[Transcribed page contents]
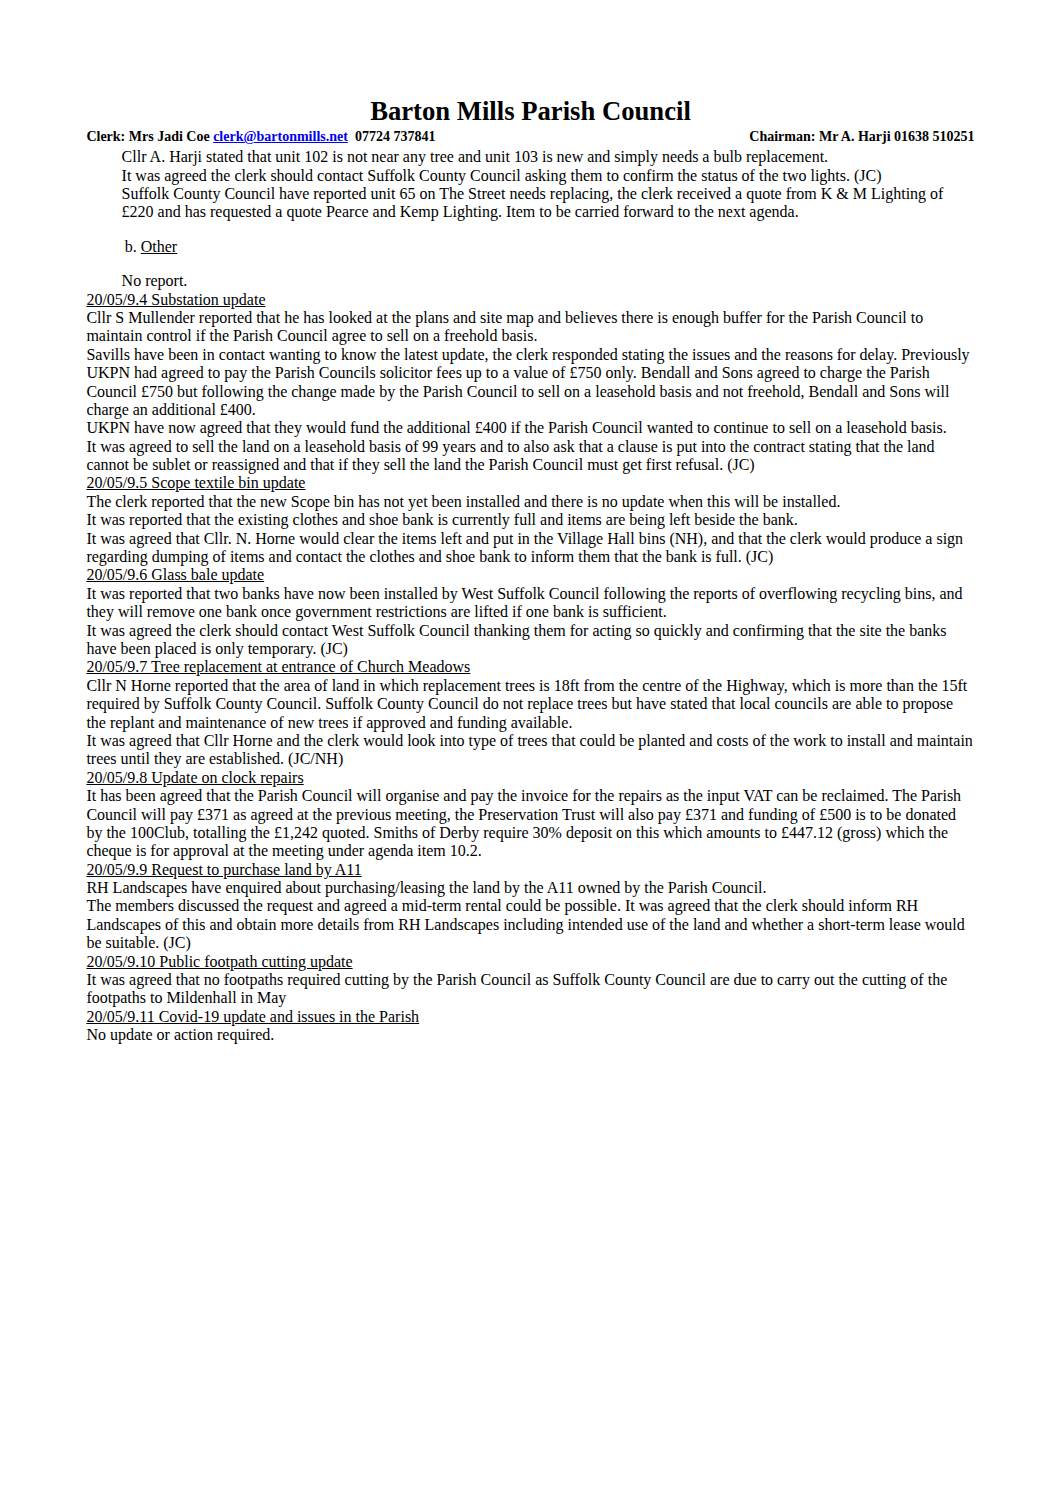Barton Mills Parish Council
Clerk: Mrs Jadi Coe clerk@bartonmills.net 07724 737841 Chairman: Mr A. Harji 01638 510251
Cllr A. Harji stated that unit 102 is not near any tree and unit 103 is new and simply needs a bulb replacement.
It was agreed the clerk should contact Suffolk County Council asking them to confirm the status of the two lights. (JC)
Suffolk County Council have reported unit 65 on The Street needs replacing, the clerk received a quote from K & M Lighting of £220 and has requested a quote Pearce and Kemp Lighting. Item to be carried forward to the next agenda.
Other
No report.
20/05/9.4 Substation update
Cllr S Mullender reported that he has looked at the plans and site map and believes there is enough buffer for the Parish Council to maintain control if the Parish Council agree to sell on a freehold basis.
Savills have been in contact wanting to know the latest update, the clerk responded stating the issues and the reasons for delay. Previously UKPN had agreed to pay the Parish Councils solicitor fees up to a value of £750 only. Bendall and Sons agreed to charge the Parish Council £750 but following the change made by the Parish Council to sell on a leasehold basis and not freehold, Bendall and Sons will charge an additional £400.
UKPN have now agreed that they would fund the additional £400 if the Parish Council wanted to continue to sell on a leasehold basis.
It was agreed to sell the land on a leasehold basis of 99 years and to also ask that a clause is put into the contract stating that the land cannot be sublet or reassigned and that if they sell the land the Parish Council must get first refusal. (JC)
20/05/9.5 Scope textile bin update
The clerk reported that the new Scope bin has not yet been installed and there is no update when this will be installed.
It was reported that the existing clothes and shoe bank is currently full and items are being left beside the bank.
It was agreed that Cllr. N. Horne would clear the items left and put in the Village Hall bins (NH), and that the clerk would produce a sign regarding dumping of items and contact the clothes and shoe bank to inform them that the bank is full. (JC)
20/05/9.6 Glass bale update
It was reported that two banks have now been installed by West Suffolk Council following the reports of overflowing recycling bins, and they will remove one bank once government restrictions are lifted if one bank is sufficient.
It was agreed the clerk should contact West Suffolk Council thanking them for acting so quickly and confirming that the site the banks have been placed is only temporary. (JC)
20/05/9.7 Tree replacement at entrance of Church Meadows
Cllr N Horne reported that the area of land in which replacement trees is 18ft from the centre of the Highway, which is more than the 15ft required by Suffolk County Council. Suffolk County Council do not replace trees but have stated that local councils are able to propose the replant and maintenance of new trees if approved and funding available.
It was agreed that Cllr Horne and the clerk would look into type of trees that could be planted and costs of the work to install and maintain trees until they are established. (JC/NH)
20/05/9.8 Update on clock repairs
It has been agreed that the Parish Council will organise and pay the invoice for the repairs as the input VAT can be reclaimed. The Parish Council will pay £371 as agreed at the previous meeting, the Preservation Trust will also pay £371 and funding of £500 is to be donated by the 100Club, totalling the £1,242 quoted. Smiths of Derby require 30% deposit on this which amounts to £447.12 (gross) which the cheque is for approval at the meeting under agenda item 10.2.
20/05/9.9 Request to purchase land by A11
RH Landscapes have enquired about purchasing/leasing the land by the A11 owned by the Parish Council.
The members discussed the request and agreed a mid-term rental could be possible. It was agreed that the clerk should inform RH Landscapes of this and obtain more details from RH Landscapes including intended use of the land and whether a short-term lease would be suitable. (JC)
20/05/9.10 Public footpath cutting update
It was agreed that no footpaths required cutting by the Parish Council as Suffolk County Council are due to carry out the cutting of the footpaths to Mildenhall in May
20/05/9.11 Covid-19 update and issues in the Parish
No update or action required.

==

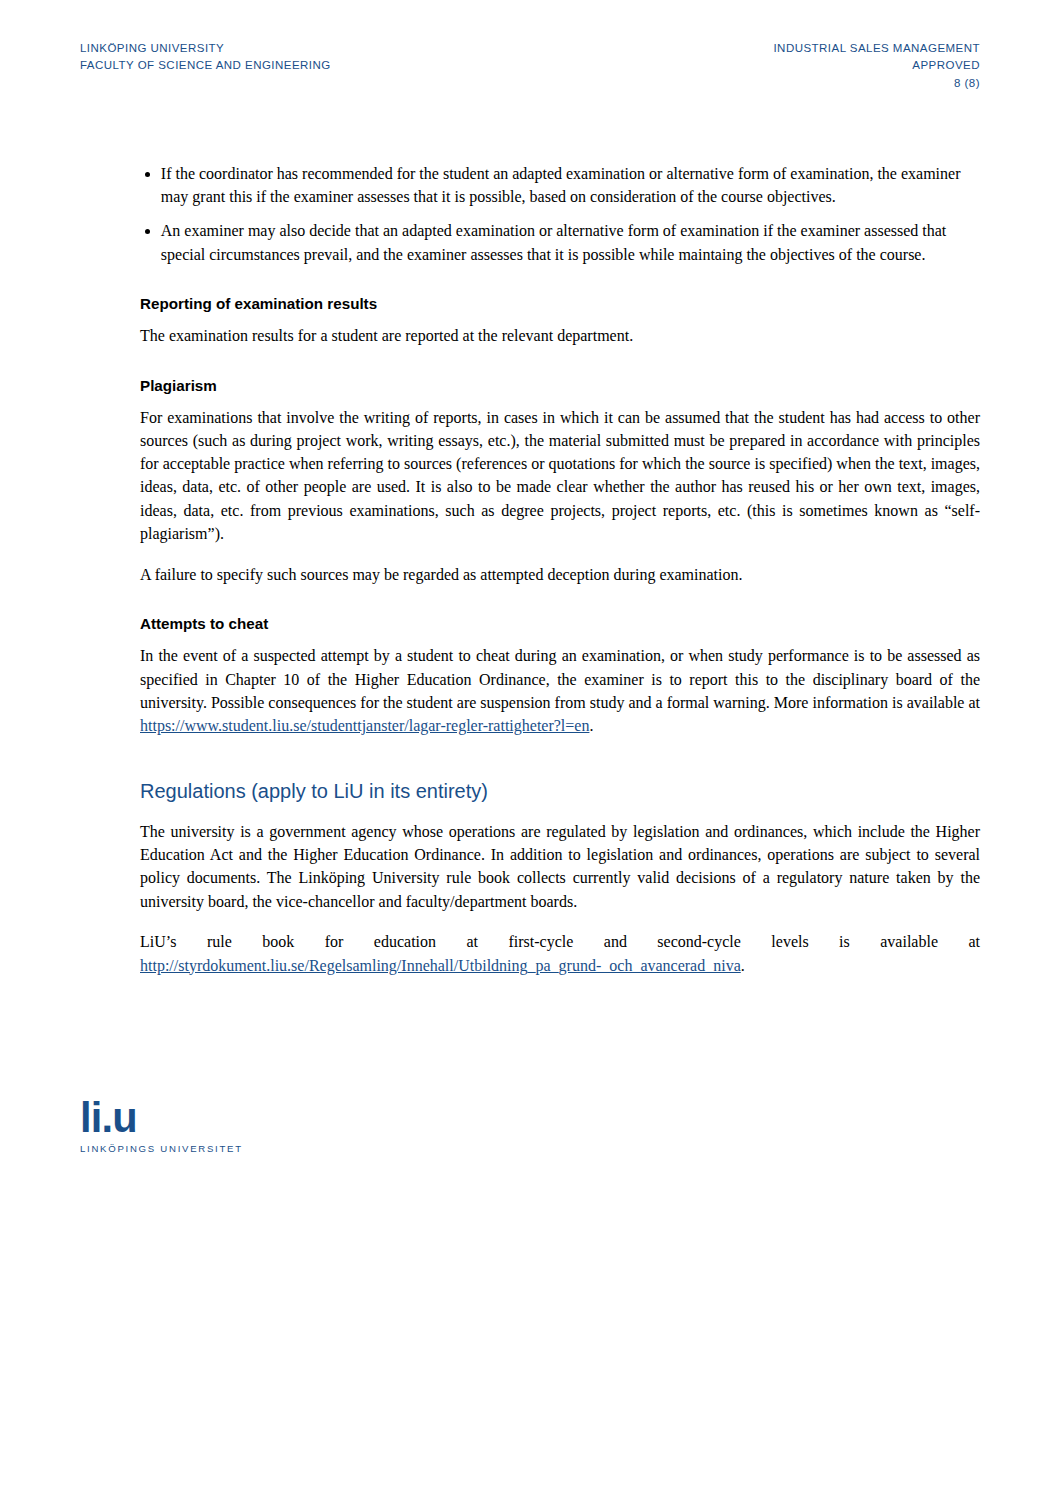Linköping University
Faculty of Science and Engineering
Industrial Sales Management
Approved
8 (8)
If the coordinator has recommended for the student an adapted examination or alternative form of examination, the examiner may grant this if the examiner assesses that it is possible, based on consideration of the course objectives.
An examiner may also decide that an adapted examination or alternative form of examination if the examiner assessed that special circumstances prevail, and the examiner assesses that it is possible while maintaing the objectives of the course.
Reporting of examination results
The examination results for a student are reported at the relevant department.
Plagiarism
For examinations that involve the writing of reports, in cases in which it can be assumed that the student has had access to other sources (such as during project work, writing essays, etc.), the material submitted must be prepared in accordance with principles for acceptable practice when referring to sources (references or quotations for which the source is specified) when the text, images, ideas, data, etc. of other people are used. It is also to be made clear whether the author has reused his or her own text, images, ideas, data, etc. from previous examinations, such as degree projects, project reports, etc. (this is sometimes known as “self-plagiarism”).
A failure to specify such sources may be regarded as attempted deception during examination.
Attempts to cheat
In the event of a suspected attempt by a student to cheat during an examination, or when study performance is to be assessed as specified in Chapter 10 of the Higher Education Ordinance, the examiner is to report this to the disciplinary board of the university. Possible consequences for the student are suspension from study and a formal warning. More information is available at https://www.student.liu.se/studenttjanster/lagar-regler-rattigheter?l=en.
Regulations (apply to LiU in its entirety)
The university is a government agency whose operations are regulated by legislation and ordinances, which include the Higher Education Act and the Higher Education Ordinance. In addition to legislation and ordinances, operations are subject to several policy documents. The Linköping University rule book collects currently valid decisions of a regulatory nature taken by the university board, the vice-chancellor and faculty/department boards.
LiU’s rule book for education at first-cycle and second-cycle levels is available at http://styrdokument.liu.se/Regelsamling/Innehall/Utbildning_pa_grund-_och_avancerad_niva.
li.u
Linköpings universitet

_EXERCISE_
Copy out all the lines of the records that include "Scope".

_SOLVED PROBLEM_
20/05/9.5 Scope textile bin update
The clerk reported that the new Scope bin has not yet been installed and there is no update when this will be installed.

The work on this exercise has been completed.